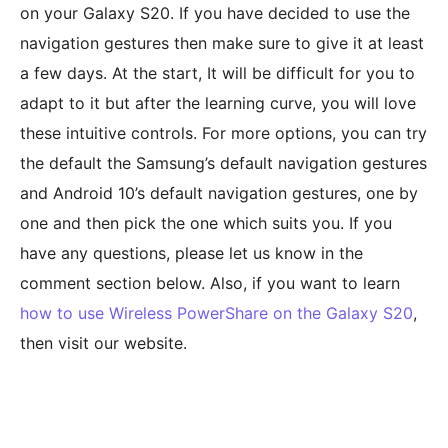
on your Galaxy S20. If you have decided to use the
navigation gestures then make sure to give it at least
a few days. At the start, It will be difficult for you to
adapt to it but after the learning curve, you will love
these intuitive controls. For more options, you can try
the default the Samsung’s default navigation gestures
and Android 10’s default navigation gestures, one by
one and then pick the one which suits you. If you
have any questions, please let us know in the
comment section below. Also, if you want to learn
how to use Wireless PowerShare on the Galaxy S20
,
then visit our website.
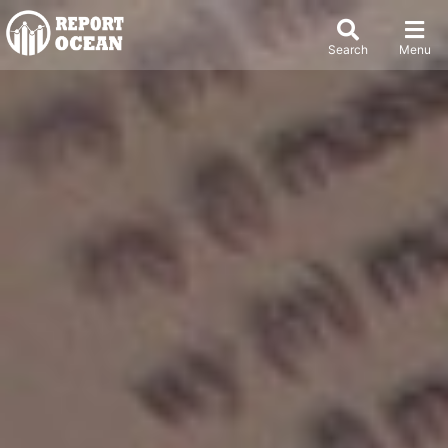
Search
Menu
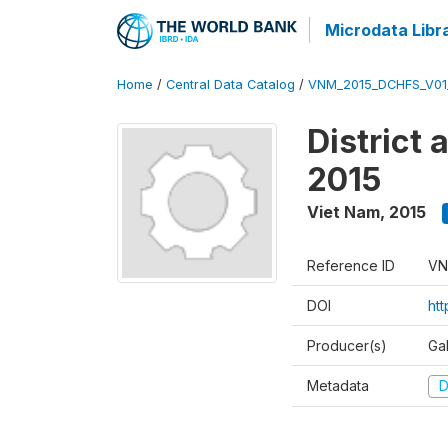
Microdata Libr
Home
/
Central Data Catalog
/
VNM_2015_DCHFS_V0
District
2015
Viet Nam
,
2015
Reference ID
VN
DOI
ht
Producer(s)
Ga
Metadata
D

DIRECTIONS FOR THIS TASK:
Here the job is to print all the data exactly, skipping any image.

TASK RESULT:
on your Galaxy S20. If you have decided to use the
navigation gestures then make sure to give it at least
a few days. At the start, It will be difficult for you to
adapt to it but after the learning curve, you will love
these intuitive controls. For more options, you can try
the default the Samsung’s default navigation gestures
and Android 10’s default navigation gestures, one by
one and then pick the one which suits you. If you
have any questions, please let us know in the
comment section below. Also, if you want to learn
how to use Wireless PowerShare on the Galaxy S20
,
then visit our website.
Search
Menu
Microdata Libr
Home
/
Central Data Catalog
/
VNM_2015_DCHFS_V0
District
2015
Viet Nam
,
2015
Reference ID
VN
DOI
ht
Producer(s)
Ga
Metadata
D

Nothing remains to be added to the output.